= Pawns of Time =

Tabletop role-playing game adventure

Cover art by Ed Hannigan, Curt Swan, Bob Smith, and Gene D'Angelo, 1986

Pawns of Time is an adventure published by Mayfair Games in 1986 for the superhero role-playing game DC Heroes, the first in the four-part "Chessman" series.

==Plot summary==
Pawns of Time is the first in a series of four adventures involving the Legion of Super Heroes versus the Time Trapper. The player characters, each a member of the Legion, along with Brainiac 5, are ambushed by six former Legionnaires thought to have died. The "dead" superheroes are now agents of the Time Trapper, who has summoned them from the past and brainwashed them into working for him. Following the ambush, the agents successfully kidnap the comatose Jaxon Rugarth (formerly Legion enemy "The Infinite Man"). The player characters determine that the Time Trapper is trying to turn Rugarth back into The Infinite Man, and must act to stop him.

==Publication history==
Mayfair Games published the superhero role-playing game DC Heroes in 1985. Pawns of Time, Book 1 of the Chessman series, was released the following year, a 32-page softcover book written by Steve Crow and Chris Mortika, with cartography by James Clouse, and cover art by Ed Hannigan (layout), Curt Swan (pencils), Bob Smith (inks), and Gene D'Angelo (colors).

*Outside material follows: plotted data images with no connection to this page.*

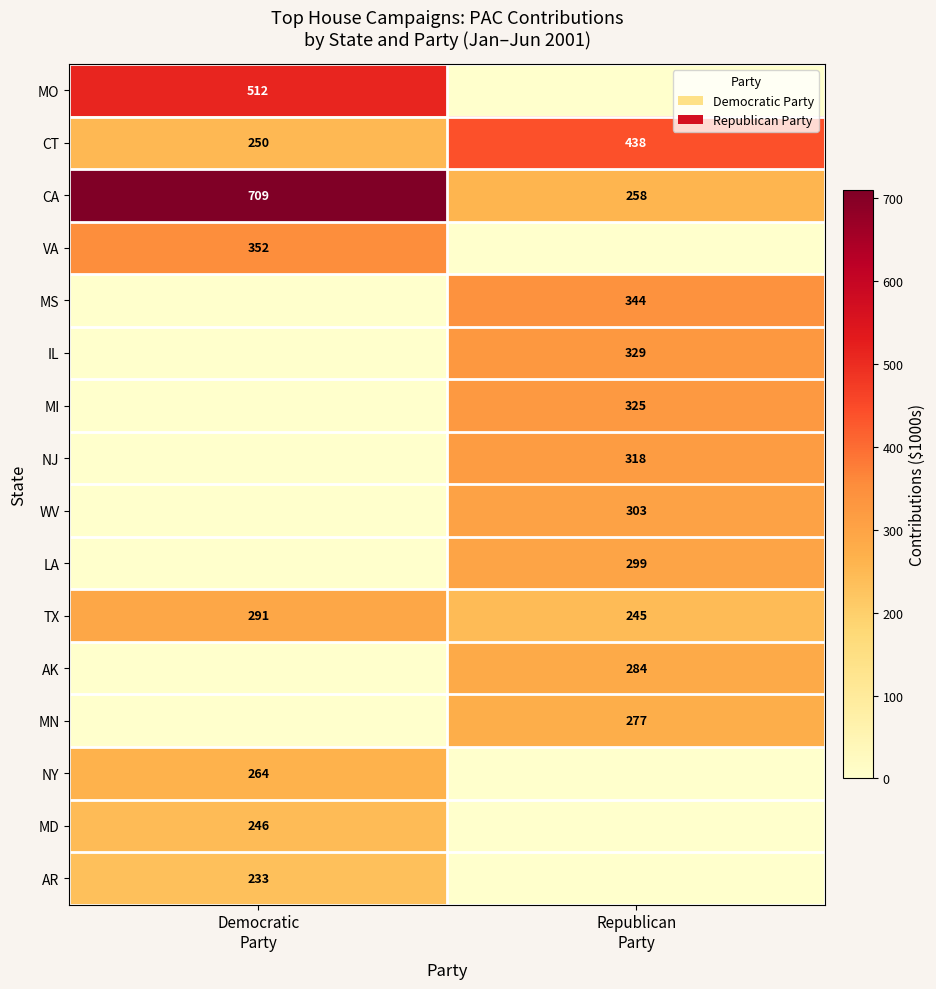

What is the difference between the highest and lowest values at Democratic
Party?

709.5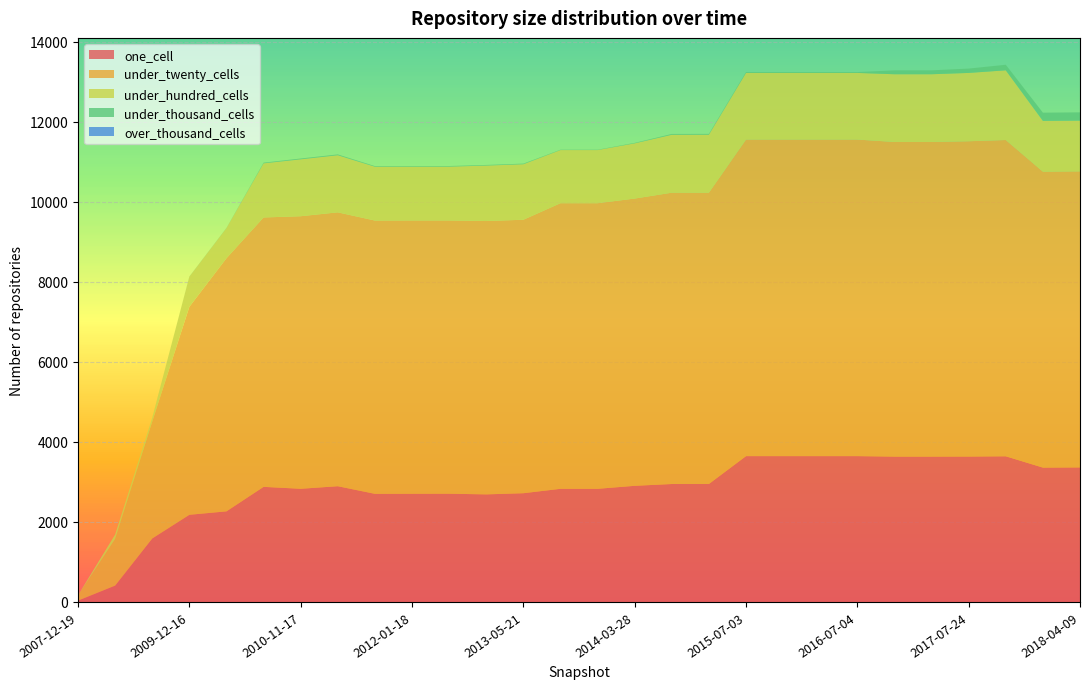

Reading left to right, transcribe all the data shown in this chart.

one_cell: 33	408	1586	2177	2263	2875	2827	2891	2701	2703	2704	2687	2716	2826	2826	2901	2946	2947	3643	3643	3643	3643	3632	3632	3633	3639	3356	3361
under_twenty_cells: 131	1165	2922	5195	6323	6730	6809	6842	6827	6827	6826	6829	6832	7135	7135	7176	7278	7277	7908	7908	7908	7908	7859	7859	7876	7901	7394	7396
under_hundred_cells: 4	111	93	753	753	1352	1421	1426	1344	1344	1344	1385	1386	1328	1328	1379	1446	1448	1665	1665	1665	1665	1692	1692	1707	1741	1267	1266
under_thousand_cells: 0	0	0	4	4	17	21	21	16	16	16	16	16	8	8	12	21	21	21	21	21	21	97	97	108	139	206	208
over_thousand_cells: 0	0	0	0	0	0	0	0	0	0	0	0	0	0	0	0	0	0	0	0	0	0	0	0	0	0	0	0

Three more books in the Chessman series were published in 1987: Knight to Planet 3, Mad Rook's Gambit, and King for All Time.

==Reception==
Pete Tamlyn reviewed Pawns of Time for White Dwarf #88, and was ambivalent, concluding: "Pawns of Time is not a bad adventure, but neither is it a particularly good one. The main thing it has going for it is that the players never get to find out who was really behind what was happening and will therefore be keen to play the next part".